Please add new comments below this notice. Thanks, Fabrictramp (talk) 02:22, 5 May 2008 (UTC)
- Delete The article is not clear about its topic and has little to say about it. Specific clothing technologies are best covered in specific articles such as Zipper and Velcro. Colonel Warden (talk) 03:41, 5 May 2008 (UTC)
- Delete per above.--Berig (talk) 20:25, 5 May 2008 (UTC)
- Delete. I think this just could be moved to something like the inverse of wearable computer (digital clothing? cyberfashion? j/k) because this isn't the most common term and I'm not sure there is one. This is an emergent concept. But the article as it stands needs much work and I'm not free to do it. --Dhartung | Talk 22:17, 5 May 2008 (UTC)

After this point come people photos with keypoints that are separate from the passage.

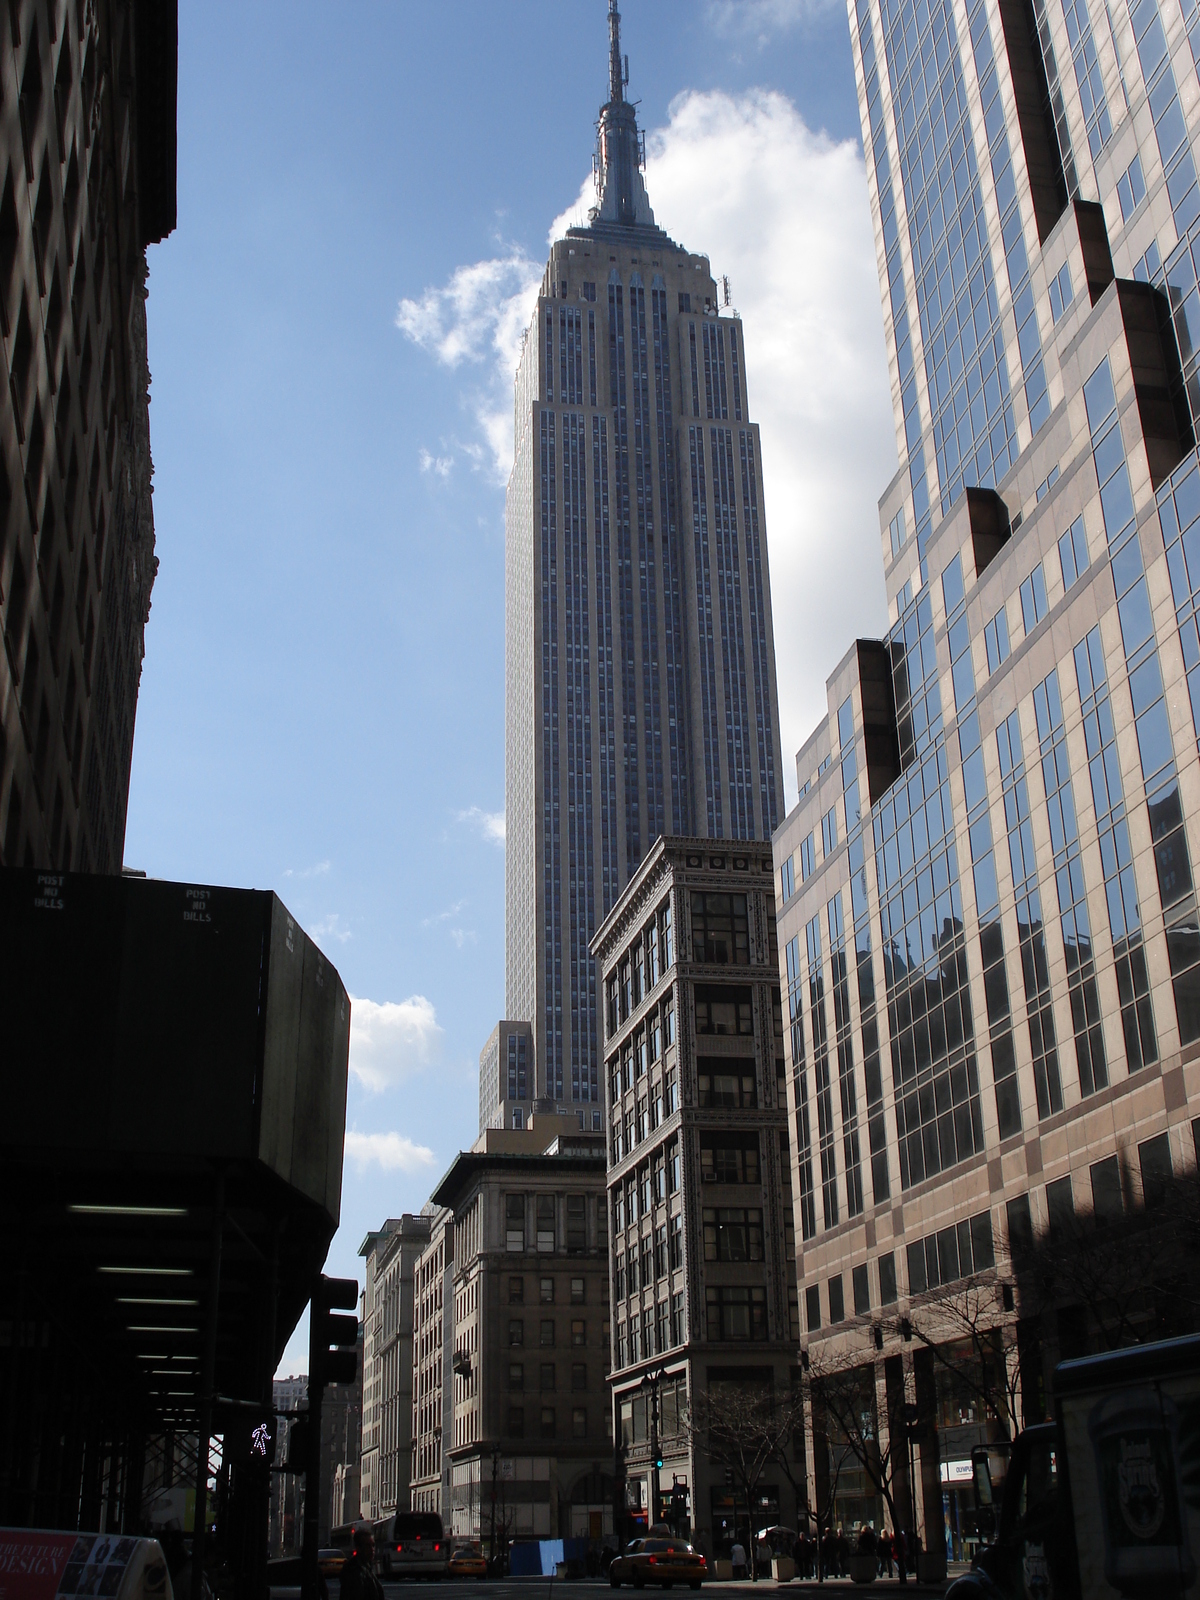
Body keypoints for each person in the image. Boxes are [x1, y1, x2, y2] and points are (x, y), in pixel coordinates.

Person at [340, 1524, 383, 1600]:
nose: (372, 1549)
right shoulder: (353, 1571)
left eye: (373, 1545)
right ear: (358, 1548)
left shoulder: (367, 1567)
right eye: (367, 1546)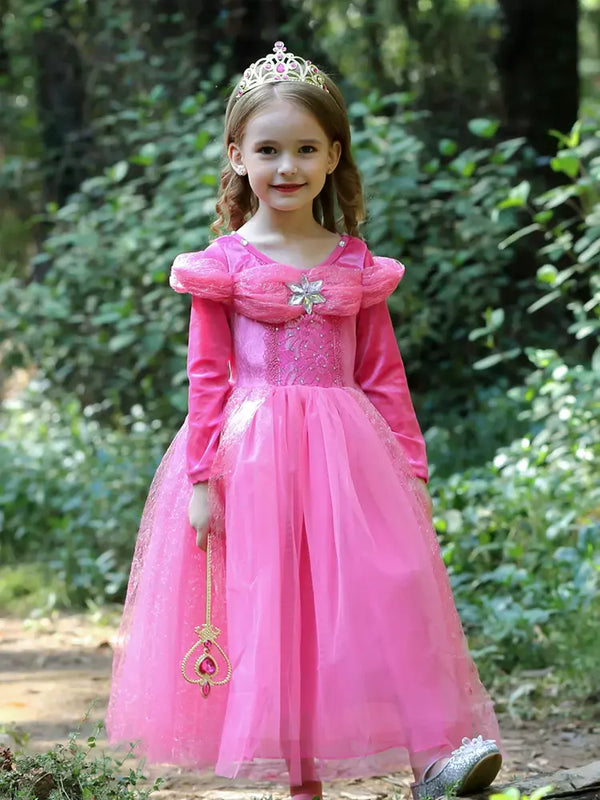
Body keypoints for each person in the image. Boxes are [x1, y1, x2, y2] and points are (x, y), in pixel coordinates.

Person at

- Redirect to wearable computer, leaning towards Keep. The phrase is used in the more fashion-oriented circles when it comes to products/tech allong these lines, so it could allways be brought back. I'm tempted to update the entry myself, but I'm just plain tired and as previously mentioned I can allways do it later. --Human.v2.0 (talk) 03:03, 7 May 2008 (UTC)
- The above discussion is preserved as an archive of the debate. Please do not modify it. Subsequent comments should be made on the appropriate discussion page (such as the article's talk page or in a deletion review). No further edits should be made to this page.